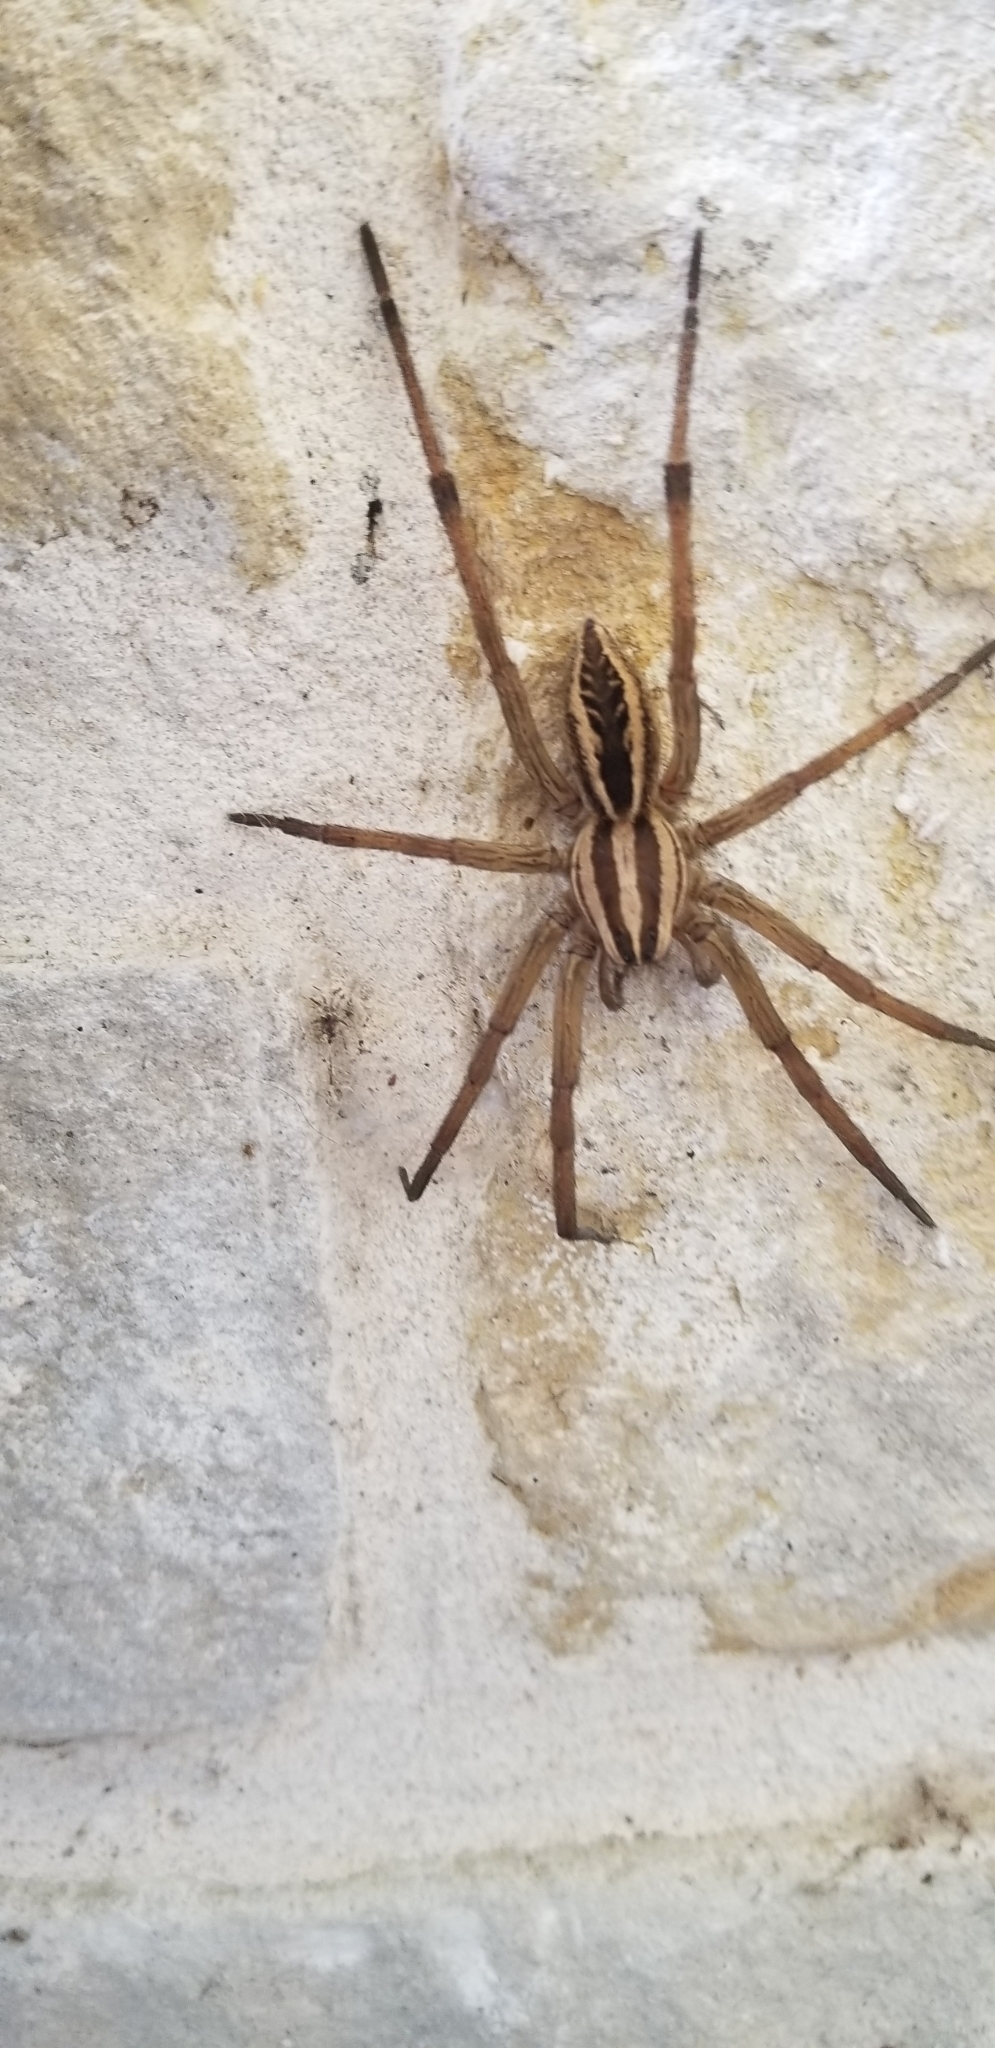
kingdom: Animalia
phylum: Arthropoda
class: Arachnida
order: Araneae
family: Lycosidae
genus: Rabidosa
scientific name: Rabidosa rabida
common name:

:::::

**Task brief**
Format all of the lines above as a numbered list, omitting any blank lines and leaving the pictures out.

**Solved problem**
1. kingdom: Animalia
2. phylum: Arthropoda
3. class: Arachnida
4. order: Araneae
5. family: Lycosidae
6. genus: Rabidosa
7. scientific name: Rabidosa rabida
8. common name:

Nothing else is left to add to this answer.